I’m currently the Treasurer of the College & Research Division of the Pennsylvania Library Association. Being involved with the group last year as a member-at-large really helped me learn more about Pennsylvania, meet other academic librarians, and get involved with PaLA in a number of ways. One new initiative from our state association is the PaLA Academy of Leadership Studies (PALS). After a blog post last May regarding surprises from my first year as a librarian, I was honored to be invited to speak to the inaugural PALS class of 2009 about “Achieving your Potential” where I discussed my freshman year on the job. I have become good friends with many of the librarians who attended PALS and consider them among my most valuable colleagues. It was probably one of the best professional development opportunities I have seen geared towards supporting leadership of new librarians.

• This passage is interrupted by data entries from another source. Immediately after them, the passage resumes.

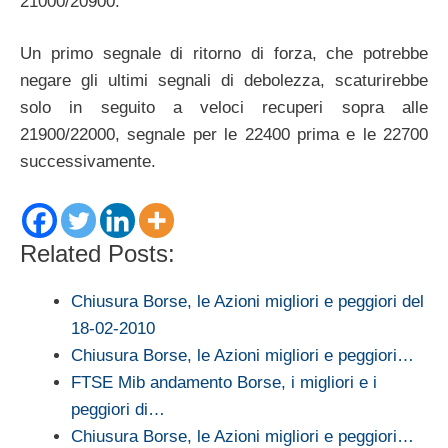
21000/20900.
Un primo segnale di ritorno di forza, che potrebbe
negare gli ultimi segnali di debolezza, scaturirebbe
solo in seguito a veloci recuperi sopra alle
21900/22000, segnale per le 22400 prima e le 22700
successivamente.
Related Posts:
Chiusura Borse, le Azioni migliori e peggiori del
18-02-2010
Chiusura Borse, le Azioni migliori e peggiori…
FTSE Mib andamento Borse, i migliori e i
peggiori di…
Chiusura Borse, le Azioni migliori e peggiori…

This year, the CRD is again sponsoring two attendees to PALS. The workshop will be held June 6-9, 2010 at the Radisson Penn Harris, Camp Hill, PA. We invite nominations and applications from academic librarians who have less than six years of experience and who have the potential to become the next generation of library leaders in the state of Pennsylvania. The CRD will pay for Academy registration for the two librarians chosen (alert – free! free! free!) and will work closely with them as they continue to enhance their careers. Further information about the Leadership Academy can be found at: http://www.palibraries.org/displaycommon.cfm?an=1&subarticlenbr=102
If you are interested in applying or in nominating someone to be sponsored by the CRD, please send the following by April 1, 2010 to Tina Hertel at tina.hertel(at)lehigh.edu:
• A letter of interest
• A letter of nomination from your supervisor
• Current resume of the nominee
• Statement indicating PaLA membership or intention to join at the end of the program
Nominees will be informed of the CRD’s decision by April 16, 2010. Any questions or concerns about the process can be directed to me or to Tina. I can’t stress enough how important and valuable this opportunity is for potential library leaders. Please consider sending in a nomination and don’t forget, you can nominate yourself!